§ **PROBLEM STATEMENT**: Retype precisely the section of the data that starts at the line containing "(fp_line (start 3.81" and runs to its final line, ends included.
[THE RECORDS]
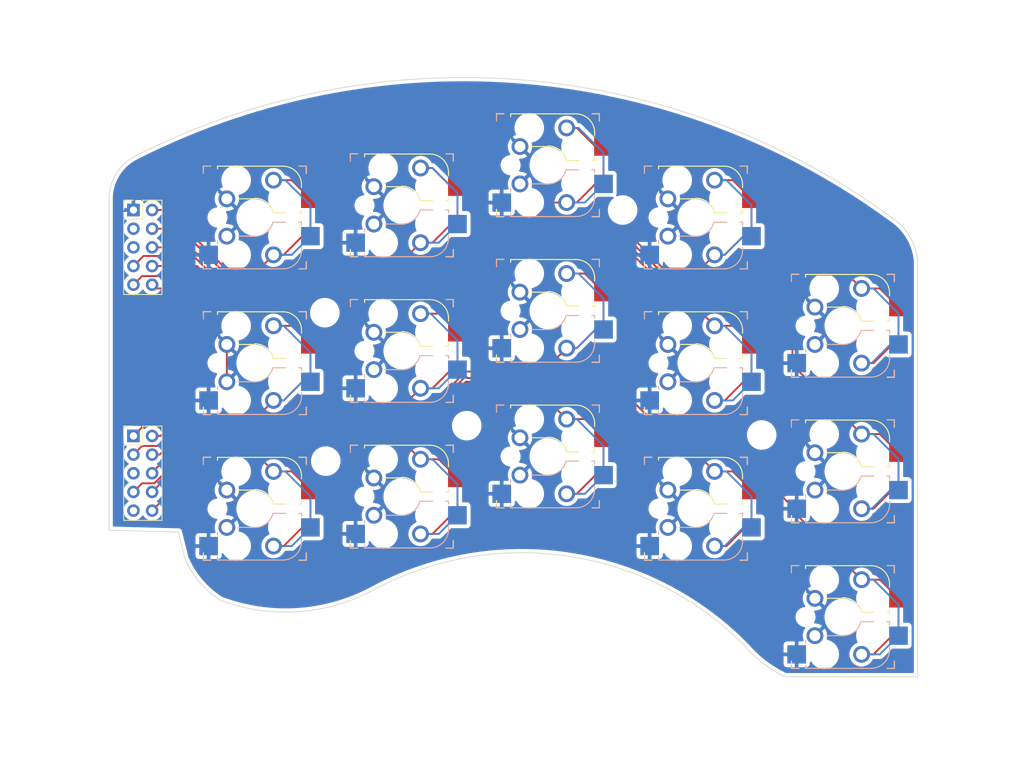
<source format=kicad_pcb>
(kicad_pcb (version 20211014) (generator pcbnew)

  (general
    (thickness 1.6)
  )

  (paper "A4")
  (title_block
    (title "Vonreg Top")
    (date "2022-03-19")
    (rev "1.0")
    (company "Appman")
  )

  (layers
    (0 "F.Cu" signal)
    (31 "B.Cu" signal)
    (32 "B.Adhes" user "B.Adhesive")
    (33 "F.Adhes" user "F.Adhesive")
    (34 "B.Paste" user)
    (35 "F.Paste" user)
    (36 "B.SilkS" user "B.Silkscreen")
    (37 "F.SilkS" user "F.Silkscreen")
    (38 "B.Mask" user)
    (39 "F.Mask" user)
    (40 "Dwgs.User" user "User.Drawings")
    (41 "Cmts.User" user "User.Comments")
    (42 "Eco1.User" user "User.Eco1")
    (43 "Eco2.User" user "User.Eco2")
    (44 "Edge.Cuts" user)
    (45 "Margin" user)
    (46 "B.CrtYd" user "B.Courtyard")
    (47 "F.CrtYd" user "F.Courtyard")
    (48 "B.Fab" user)
    (49 "F.Fab" user)
    (50 "User.1" user)
    (51 "User.2" user)
    (52 "User.3" user)
    (53 "User.4" user)
    (54 "User.5" user)
    (55 "User.6" user)
    (56 "User.7" user)
    (57 "User.8" user)
    (58 "User.9" user)
  )

  (setup
    (stackup
      (layer "F.SilkS" (type "Top Silk Screen") (color "White"))
      (layer "F.Paste" (type "Top Solder Paste"))
      (layer "F.Mask" (type "Top Solder Mask") (color "Red") (thickness 0.01))
      (layer "F.Cu" (type "copper") (thickness 0.035))
      (layer "dielectric 1" (type "core") (thickness 1.51) (material "FR4") (epsilon_r 4.5) (loss_tangent 0.02))
      (layer "B.Cu" (type "copper") (thickness 0.035))
      (layer "B.Mask" (type "Bottom Solder Mask") (color "Red") (thickness 0.01))
      (layer "B.Paste" (type "Bottom Solder Paste"))
      (layer "B.SilkS" (type "Bottom Silk Screen") (color "White"))
      (copper_finish "None")
      (dielectric_constraints no)
    )
    (pad_to_mask_clearance 0)
    (pcbplotparams
      (layerselection 0x00010fc_ffffffff)
      (disableapertmacros false)
      (usegerberextensions false)
      (usegerberattributes true)
      (usegerberadvancedattributes true)
      (creategerberjobfile true)
      (svguseinch false)
      (svgprecision 6)
      (excludeedgelayer true)
      (plotframeref false)
      (viasonmask false)
      (mode 1)
      (useauxorigin false)
      (hpglpennumber 1)
      (hpglpenspeed 20)
      (hpglpendiameter 15.000000)
      (dxfpolygonmode true)
      (dxfimperialunits true)
      (dxfusepcbnewfont true)
      (psnegative false)
      (psa4output false)
      (plotreference true)
      (plotvalue true)
      (plotinvisibletext false)
      (sketchpadsonfab false)
      (subtractmaskfromsilk false)
      (outputformat 1)
      (mirror false)
      (drillshape 0)
      (scaleselection 1)
      (outputdirectory "gerber")
    )
  )

  (net 0 "")
  (net 1 "GND")
  (net 2 "/RT1")
  (net 3 "unconnected-(PinsTopB1-Pad5)")
  (net 4 "/RT2")
  (net 5 "unconnected-(PinsTopA1-Pad3)")
  (net 6 "/RT3")
  (net 7 "/RT4")
  (net 8 "/RT5")
  (net 9 "/RT6")
  (net 10 "/RT7")
  (net 11 "/RT8")
  (net 12 "/RT9")
  (net 13 "/RT10")
  (net 14 "/RT11")
  (net 15 "/RT12")
  (net 16 "unconnected-(PinsTopA1-Pad5)")
  (net 17 "/RT15")
  (net 18 "/RT13")
  (net 19 "/RT14")
  (net 20 "unconnected-(PinsTopB1-Pad9)")

  (footprint "Button_Switch_Keyboard:Kailh_socket_MX_optional_reversible" (layer "F.Cu") (at 164.338 114.808))

  (footprint "Button_Switch_Keyboard:Kailh_socket_MX_optional_reversible" (layer "F.Cu") (at 84.328 60.452))

  (footprint "Button_Switch_Keyboard:Kailh_socket_MX_optional_reversible" (layer "F.Cu") (at 124.206 92.964))

  (footprint "MountingHole:MountingHole_3mm" (layer "F.Cu") (at 93.98 93.599))

  (footprint "Button_Switch_Keyboard:Kailh_socket_MX_optional_reversible" (layer "F.Cu") (at 104.3305 58.801))

  (footprint "Button_Switch_Keyboard:Kailh_socket_MX_optional_reversible" (layer "F.Cu") (at 104.3305 98.425))

  (footprint "Button_Switch_Keyboard:Kailh_socket_MX_optional_reversible" (layer "F.Cu") (at 144.3355 80.264))

  (footprint "MountingHole:MountingHole_3mm" (layer "F.Cu") (at 153.289 90.043))

  (footprint "Connector_PinHeader_2.54mm:PinHeader_2x05_P2.54mm_Vertical" (layer "F.Cu") (at 67.813 90.17))

  (footprint "Button_Switch_Keyboard:Kailh_socket_MX_optional_reversible" (layer "F.Cu") (at 124.206 53.34))

  (footprint "MountingHole:MountingHole_3mm" (layer "F.Cu") (at 93.853 73.406))

  (footprint "MountingHole:MountingHole_3mm" (layer "F.Cu") (at 113.157 88.773))

  (footprint "Connector_PinHeader_2.54mm:PinHeader_2x05_P2.54mm_Vertical" (layer "F.Cu") (at 67.813 59.436))

  (footprint "Button_Switch_Keyboard:Kailh_socket_MX_optional_reversible" (layer "F.Cu") (at 104.3305 78.613))

  (footprint "Button_Switch_Keyboard:Kailh_socket_MX_optional_reversible" (layer "F.Cu") (at 144.3355 60.452))

  (footprint "Button_Switch_Keyboard:Kailh_socket_MX_optional_reversible" (layer "F.Cu") (at 124.206 73.152))

  (footprint "Button_Switch_Keyboard:Kailh_socket_MX_optional_reversible" (layer "F.Cu") (at 164.338 94.996))

  (footprint "Button_Switch_Keyboard:Kailh_socket_MX_optional_reversible" (layer "F.Cu") (at 84.328 80.264))

  (footprint "MountingHole:MountingHole_3mm" (layer "F.Cu") (at 134.366 59.436))

  (footprint "Button_Switch_Keyboard:Kailh_socket_MX_optional_reversible" (layer "F.Cu") (at 164.338 75.184))

  (footprint "Button_Switch_Keyboard:Kailh_socket_MX_optional_reversible" (layer "F.Cu")
    (tedit 5DD4FDAE) (tstamp e58b9315-768f-4c8d-b17a-10c8e9e10148)
    (at 84.328 100.076)
    (descr "MX-style keyswitch with support for reversible optional Kailh socket")
    (tags "MX,cherry,gateron,kailh,pg1511,socket")
    (property "Sheetfile" "vonreg_top.kicad_sch")
    (property "Sheetname" "")
    (path "/46dcd2d3-d4df-40bb-b152-b6d007a7375e")
    (attr smd)
    (fp_text reference "K3" (at 0 -8.255) (layer "F.SilkS") hide
      (effects (font (size 1 1) (thickness 0.15)))
      (tstamp aafae63b-ef0a-49bf-baf4-d74a73e813d2)
    )
    (fp_text value "SW_Push" (at 0 8.255) (layer "F.Fab")
      (effects (font (size 1 1) (thickness 0.15)))
      (tstamp ff0a6ce9-183a-4b0e-9b62-a206c512214a)
    )
    (fp_text user "${REFERENCE}" (at 0 -8.255) (layer "B.SilkS") hide
      (effects (font (size 1 1) (thickness 0.15)) (justify mirror))
      (tstamp 67128467-56ca-44d9-a7f6-c60a5ef437af)
    )
    (fp_text user "${REFERENCE}" (at 0 5.08) (layer "B.Fab")
      (effects (font (size 1 1) (thickness 0.15)) (justify mirror))
      (tstamp 36464c05-8679-4458-88ed-ac199453882a)
    )
    (fp_text user "${VALUE}" (at 0 8.255) (layer "B.Fab")
      (effects (font (size 1 1) (thickness 0.15)) (justify mirror))
      (tstamp cd2363ea-8b21-41a4-ba99-5d8222224c36)
    )
    (fp_text user "${REFERENCE}" (at 0.635 -4.445) (layer "F.Fab")
      (effects (font (size 1 1) (thickness 0.15)))
      (tstamp e288699e-a5cd-4224-90e6-81648b89a4cc)
    )
    (fp_line (start 7 6) (end 7 7) (layer "B.SilkS") (width 0.15) (tstamp 0595cff3-2556-4085-b715-9dc483d70f56))
    (fp_line (start 6 -7) (end 7 -7) (layer "B.SilkS") (width 0.15) (tstamp 2dafe89b-0acc-4605-98f5-3a72f00d7fb2))
    (fp_line (start 4.191 0.635) (end 2.54 0.635) (layer "B.SilkS") (width 0.15) (tstamp 2efb0c29-15d8-499f-a6c5-b3b2845d0542))
    (fp_line (start 6.35 0.635) (end 5.969 0.635) (layer "B.SilkS") (width 0.15) (tstamp 3bbe0c7f-c859-4c1d-85b5-828cd45bc171))
    (fp_line (start -5.08 6.604) (end -5.08 6.985) (layer "B.SilkS") (width 0.15) (tstamp 51e2d3e7-3b75-46b1-b4c4-0236f88e67f5))
    (fp_line (start -7 -7) (end -6 -7) (layer "B.SilkS") (width 0.15) (tstamp 53189cb7-97e8-4f14-b910-9177cde8e0db))
    (fp_line (start 0 2.54) (end -2.286 2.54) (layer "B.SilkS") (width 0.15) (tstamp 67c14cbd-ccf1-45b8-b053-6ade6ade9b89))
    (fp_line (start 7 7) (end 6 7) (layer "B.SilkS") (width 0.15) (tstamp 79c18bd3-fa09-418b-990c-2502c2c1fb84))
    (fp_line (start -7 7) (end -7 6.604) (layer "B.SilkS") (width 0.15) (tstamp 7f431b6c-6ede-4f1b-94bc-c4ac58446bd0))
    (fp_line (start -6 7) (end -7 7) (layer "B.SilkS") (width 0.15) (tstamp 8da41f5a-d3a3-4eec-855e-feed02cf3bde))
    (fp_line (start -5.08 6.985) (end 3.81 6.985) (layer "B.SilkS") (width 0.15) (tstamp af37fa83-521e-4945-adbc-33be6e233cd6))
    (fp_line (start 6.35 4.445) (end 6.35 4.064) (layer "B.SilkS") (width 0.15) (tstamp cb28ff44-ce82-4c80-9a46-7d4789678820))
    (fp_line (start 7 -7) (end 7 -6) (layer "B.SilkS") (width 0.15) (tstamp d17b2487-8b7b-4157-a856-72312005674b))
    (fp_line (start -5.08 3.175) (end -5.08 3.556) (layer "B.SilkS") (width 0.15) (tstamp e1d644da-eaa2-4ad9-82f7-0b3b22e0b70c))
    (fp_line (start -7 -6) (end -7 -7) (layer "B.SilkS") (width 0.15) (tstamp e3473d39-8dfa-4231-a80b-a17750568773))
    (fp_line (start 6.35 1.016) (end 6.35 0.635) (layer "B.SilkS") (width 0.15) (tstamp f95afd3b-21cd-4edf-aaa3-dfd7cb919322))
    (fp_arc (start 6.35 4.445) (mid 5.606051 6.241051) (end 3.81 6.985) (layer "B.SilkS") (width 0.15) (tstamp 3acc8125-851a-4c84-8f49-f7c596318b57))
    (fp_arc (start 2.464162 0.61604) (mid 1.563147 2.002042) (end 0 2.54) (layer "B.SilkS") (width 0.15) (tstamp a014011b-aaff-4810-bdc1-38942d40f3f3))
    (fp_line (start -5.08 -3.556) (end -5.08 -3.175) (layer "F.SilkS") (width 0.15) (tstamp 037a67a4-4ee9-434c-a899-0fbc53123691))
    (fp_line (start 5.969 -0.635) (end 6.35 -0.635) (layer "F.SilkS") (width 0.15) (tstamp 0688cc83-65e6-4635-84fb-6dcf10552faf))
    (fp_line (start 3.81 -6.985) (end -5.08 -6.985) (layer "F.SilkS") (width 0.15) (tstamp 0d289a20-5cf6-463f-929c-97a87a5af581))
    (fp_line (start -7 -6.604) (end -7 -7) (layer "F.SilkS") (width 0.15) (tstamp 13692434-9c3c-4
... [591404 chars truncated]
</source>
[/THE RECORDS]
§ **TASK RESPONSE**:
    (fp_line (start 3.81 -6.985) (end -5.08 -6.985) (layer "F.SilkS") (width 0.15) (tstamp 0d289a20-5cf6-463f-929c-97a87a5af581))
    (fp_line (start -7 -6.604) (end -7 -7) (layer "F.SilkS") (width 0.15) (tstamp 13692434-9c3c-4
... [591404 chars truncated]
</source>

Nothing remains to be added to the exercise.